**Requirement:**
Copy everything from "Operating Expenses" down to "consultants and contractor fees." in the revenue and expense discussion below, swapping "purchased materials" for "procured materials".

The $1.6 million increase in revenue of our ATS segment in the three months ended September 30, 2025 compared to the same period in 2024 was primarily due to a $1.4 million increase in product revenue and $0.2 million increase in service revenue.
The $1.0 million increase in revenue of our ATS segment in the nine months ended September 30, 2025 compared to the same period in 2024 was primarily due to a $3.6 million increase in product revenue, offset by a $2.6 million decrease in service revenue.
Cost of Sales
The $2.7 million and $9.2 million decrease in the cost of sales in the three and nine months ended September 30, 2025, respectively, compared to the same period in 2024, was primarily due to cost reduction initiatives in 2025 and decrease in costs associated with an Iris+ development contract for non-recurring engineering services terminated in the fourth quarter of 2024.
In 2023, we commenced a change in sourcing strategy of certain sub-assemblies and components from one supplier to another, which resulted in discontinued use of certain plant, property and equipment assets as they were no longer needed for their original intended use and required us to abandon certain equipment at the legacy supplier. As a result, we revised the estimated useful lives of the long-lived assets within the impacted asset group, which resulted in us recording depreciation for these assets over an accelerated period. These assets were fully depreciated in the second quarter of 2025. We recorded $0.3 million of incremental accelerated depreciation charges associated with this manufacturing and sourcing change in the nine months ended September 30, 2025.
Operating Expenses
Research and Development
The $15.3 million decrease in research and development expenses in the three months ended September 30, 2025 compared to the same period in 2024 was primarily due to a $12.1 million decrease in personnel-related costs driven mainly by decreased headcount, a $1.9 million decrease in purchased materials, and a $1.3 million decrease in lower expenses allocated to research and development expenses, offset by a $1.6 million increase in outside consultants and contractor fees.
The $71.3 million decrease in research and development expenses in the nine months ended September 30, 2025 compared to the same period in 2024 was primarily due to a $48.7 million decrease in personnel-related costs driven mainly by decreased headcount, a $8.0 million decrease in outside consultants and contractor fees, a $6.6 million decrease in purchased materials and a $4.3 million decrease in lower expenses allocated to research and development expenses, offset by a $1.5 million increase in computer software and other subscriptions.
Sales and Marketing
The $6.8 million decrease in sales and marketing expenses for the three months ended September 30, 2025 compared to the same period in 2024 was primarily due a $4.0 million decrease in personnel related costs including stock-based compensation cost due to lower headcount, a $2.2 million reduction in sponsorship fees and a $0.5 million decrease in outside consultant and contractor fees.

**Data shown:**
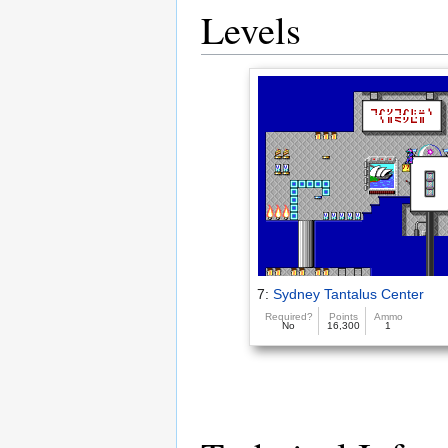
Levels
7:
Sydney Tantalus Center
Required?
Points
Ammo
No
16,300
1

==

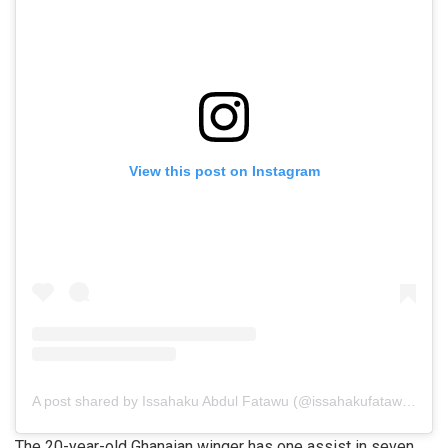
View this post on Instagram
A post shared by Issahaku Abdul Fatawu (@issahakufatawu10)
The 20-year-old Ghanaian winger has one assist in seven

--

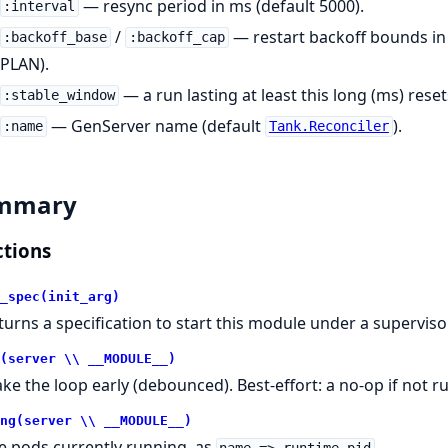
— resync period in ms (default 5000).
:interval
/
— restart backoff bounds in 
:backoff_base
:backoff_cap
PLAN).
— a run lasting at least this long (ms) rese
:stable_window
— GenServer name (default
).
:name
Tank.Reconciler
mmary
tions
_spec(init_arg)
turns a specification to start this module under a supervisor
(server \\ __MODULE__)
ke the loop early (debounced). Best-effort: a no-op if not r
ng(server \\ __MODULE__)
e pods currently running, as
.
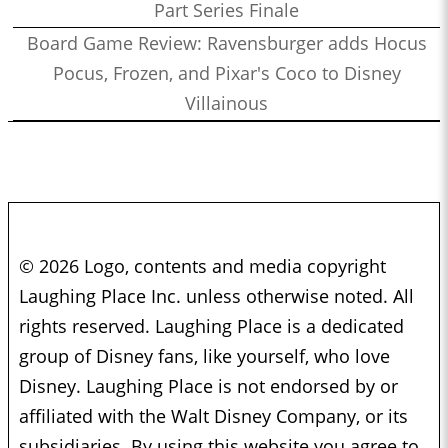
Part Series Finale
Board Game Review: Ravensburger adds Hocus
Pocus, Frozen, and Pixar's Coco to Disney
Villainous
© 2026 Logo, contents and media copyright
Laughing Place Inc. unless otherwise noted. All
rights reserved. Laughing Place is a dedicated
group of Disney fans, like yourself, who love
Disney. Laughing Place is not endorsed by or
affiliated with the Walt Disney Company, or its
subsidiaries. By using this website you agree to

**Solved problem:**
Operating Expenses
Research and Development
The $15.3 million decrease in research and development expenses in the three months ended September 30, 2025 compared to the same period in 2024 was primarily due to a $12.1 million decrease in personnel-related costs driven mainly by decreased headcount, a $1.9 million decrease in procured materials, and a $1.3 million decrease in lower expenses allocated to research and development expenses, offset by a $1.6 million increase in outside consultants and contractor fees.